Pero ahora Macomb estaba arruinado, decían los demás. Y encarcelado.

Aquí, en Fort Hanna, la Sociedad Misionera del Norte tenía que vérselas con la comunidad disoluta y pendenciera de tramperos y comerciantes y ex soldados y prostitutas como la negra Lucy que habían ganado fortunas (eso decía el rumor, pero el rumor era falso). Roger Osborne temía que la negra Lucy y Erasmus Goodheart y el antiguo secretario de Aschthor —John Jacob Astor— y otros integrantes del «elemento delictivo» pudieran corromper a su inmaduro yerno.

Goodheart, por ejemplo. Unas copas con Goodheart en Fort Hanna House. El hombre decía que tenía sangre algonquina, séneca, holandesa e irlandesa. No era más indio de lo que podía ser Jean-Pierre.
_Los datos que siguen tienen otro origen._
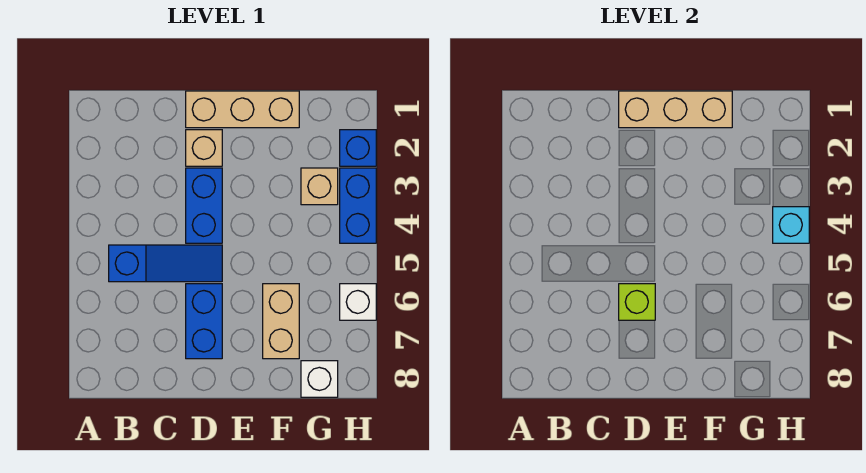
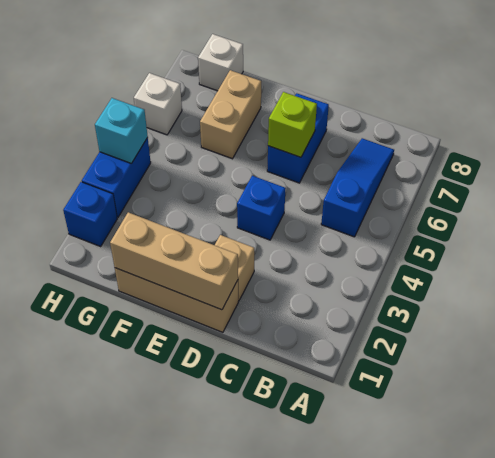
blue slope B5:D5 level 1 top B -> blue slope B5:B7 level 1 top 5
blue brick D3:D4 level 1 -> blue brick D4 level 1
tan brick G3 level 1 -> none

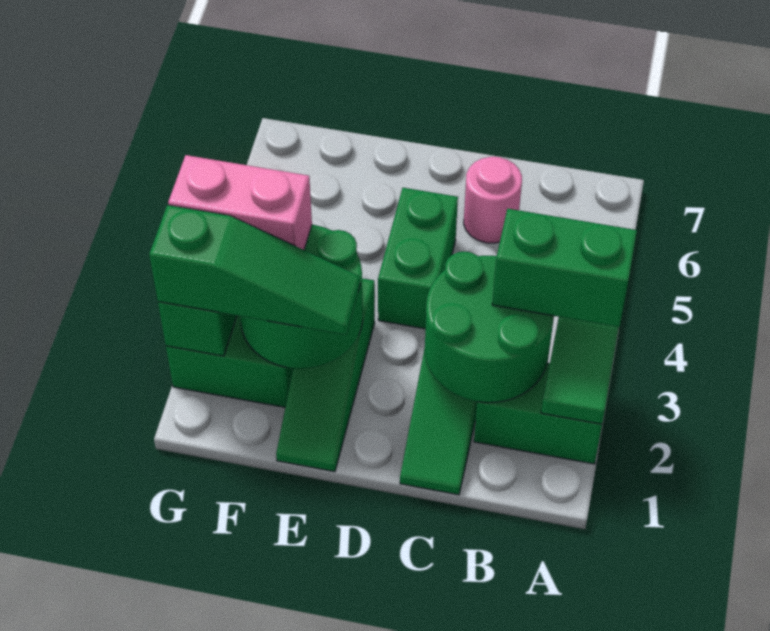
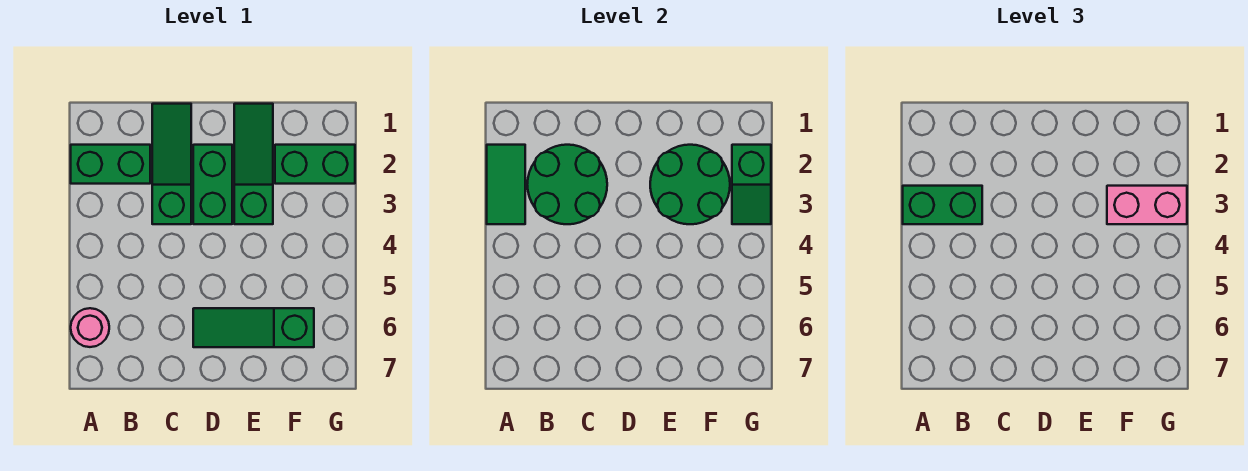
pink round brick C6 level 1 -> pink round brick A6 level 1
green brick D4:D5 level 1 -> green brick D2:D3 level 1
green slope E2:G2 level 3 top G -> green slope D6:F6 level 1 top F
Era evidente que había sido amante de Lucy. Por así decir. Era uno de los que hizo correr el rumor, tal vez sin malicia, de que Lucy tenía una pequeña fortuna escondida…, le daba más valor, más encanto. (La primera imagen que tuvo Jean-Pierre de la mujer fue desalentadora: era corpulenta, y toda esa corpulencia parecía ser puro músculo, salvo el pecho grande y levemente encorsetado; era mucho más joven de lo que esperaba, de una belleza cruda y jocosa. Advirtió que iba a tener que competir por sus atenciones).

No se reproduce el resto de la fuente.